サッカー名将列伝第22回 マルチェロ・リッピ革新的な戦術や魅力的なサッカー、無類の勝負強さで、見る者を熱くさせてきた、サ…
サッカー名将列伝
第22回 マルチェロ・リッピ
革新的な戦術や魅力的なサッカー、無類の勝負強さで、見る者を熱くさせてきた、サッカー界の名将の仕事を紹介する。今回はユベントスやイタリア代表で一時代を築いたマルチェロ・リッピ監督。大舞台では苦戦もあったが、僅差の勝負を制して多くのタイトルを獲得した。葉巻をくわえたダンディな風貌、イタリア人らしい名将の軌跡を追う。
リッピ監督のユーベは、DFとMFの強靭さと走力で相手を圧倒していた。相手のパスワークを窒息させるようなプレッシングでボールを奪い、強力な前線でカウンターを打つ。
パスワークでは史上屈指のアヤックスでさえ、ユーベのプレスを前に蹂躙されていた。
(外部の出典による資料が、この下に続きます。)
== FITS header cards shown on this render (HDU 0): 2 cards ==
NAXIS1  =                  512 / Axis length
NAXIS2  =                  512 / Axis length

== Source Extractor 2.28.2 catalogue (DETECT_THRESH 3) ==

国内リーグでユーベの圧力をかいくぐれるチームはなく、表面上は僅差勝ちでも安定感は抜群だった。
4回のCL決勝もほぼ僅差だった。アヤックスとは1-1(PK勝ち)、ドルトムント戦だけは1-3と開いたが、レアル・マドリードに0-1、ミランに0-0(PK負け)。僅差勝負はユーベの望むところのはずなのに、PK勝ち1試合のみだったわけだ。
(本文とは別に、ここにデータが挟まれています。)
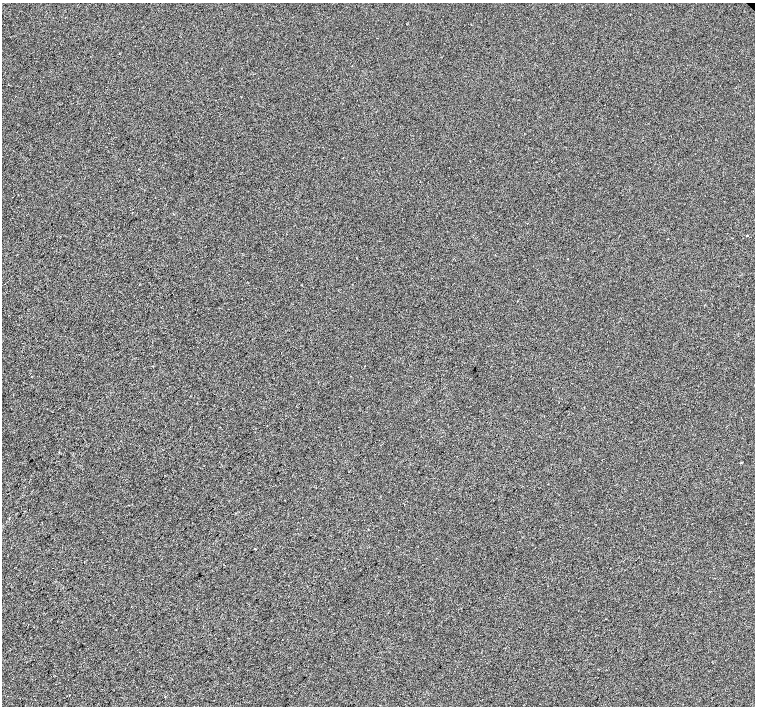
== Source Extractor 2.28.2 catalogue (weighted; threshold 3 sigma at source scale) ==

セリエAでの僅差は表面上だが、CL決勝では本物の僅差になっていた。そこで滅多に崩れないのはユーベの強さだが、勝ち切る攻撃力が不足していた。編成がフィジカルとハードワーカーに偏りすぎなのだ。アタッカーは豪華だったが、戦術的に得点を量産できるような体制になっていなかった。
<新種のカテナチオ>
06年ドイツW杯で、リッピ監督の率いるイタリアはフランスを下して優勝した。この時もPK戦だったが勝っている。
「カテナチオから脱却する」
リッピ監督は宣言していた。リベロの起用とマンツーマンディフェンスがカテナチオ本来の定義だから、それからするとリッピ以前にイタリアはすでにカテナチオではなくなっている。
より攻撃型のサッカーをカテナチオからの脱却と言っているなら、そうはなっていなかった。7試合で2失点の堅守が優勝の源だった。オウンゴールとPK(決勝でジダンが決めたもの)だけで、流れのなかでは1点も取られていない。
アンドレア・ピルロを組み立ての中心としてMF中央に起用したのは、リッピ監督にすれば冒険的かもしれないが、ミランの相方であるジェンナーロ・ガットゥーゾと組ませて保険はかけている。この年のバロンドールは珍しくDFのファビオ・カンナバーロだったことが、イタリアの特徴を表わしていた。
ドイツW杯でのイタリアは、形は変わっていても、いかにもイタリアだった。1-0主義は健在、カテナチオがイタリアらしさの代名詞だとすれば、まさに新種のカテナチオといった趣であり、ユーベ時代のリッピ監督のサッカーだった。
リッピは10年南アフリカW杯でも指揮を執ったが、この時はグループリーグであっさり敗退。すでにリッピのスタイルは時代にそぐわなくなっていた。ただ、広州恒大の監督として中国リーグを3連覇し、初のアジアチャンピオンズリーグ(ACL)優勝ももたらした。
ロマンスグレーと銀縁メガネ、葉巻を愛用するダンディな監督で、勝負に妥協のない強面のリーダーでありつづけた。
マルチェロ・リッピ
Marcello Lippi/1948年4月12日生まれ。イタリア・トスカーナ州ヴィアレッジョ出身。現役時代はサンプドリアなどでDFとしてプレー。82年にサンプドリアのユースチームから指導者としてのキャリアをスタート。1994にユベントスの監督に就任すると、1年目でチームを9年ぶりのスクデット(リーグ優勝)獲得に導く。ユベントスではスクデット5回、CL1回と数々のタイトルをもたらした。またイタリア代表でも06年ドイツW杯優勝などの成績を残した。その後広州恒大(中国)や中国代表を率いた。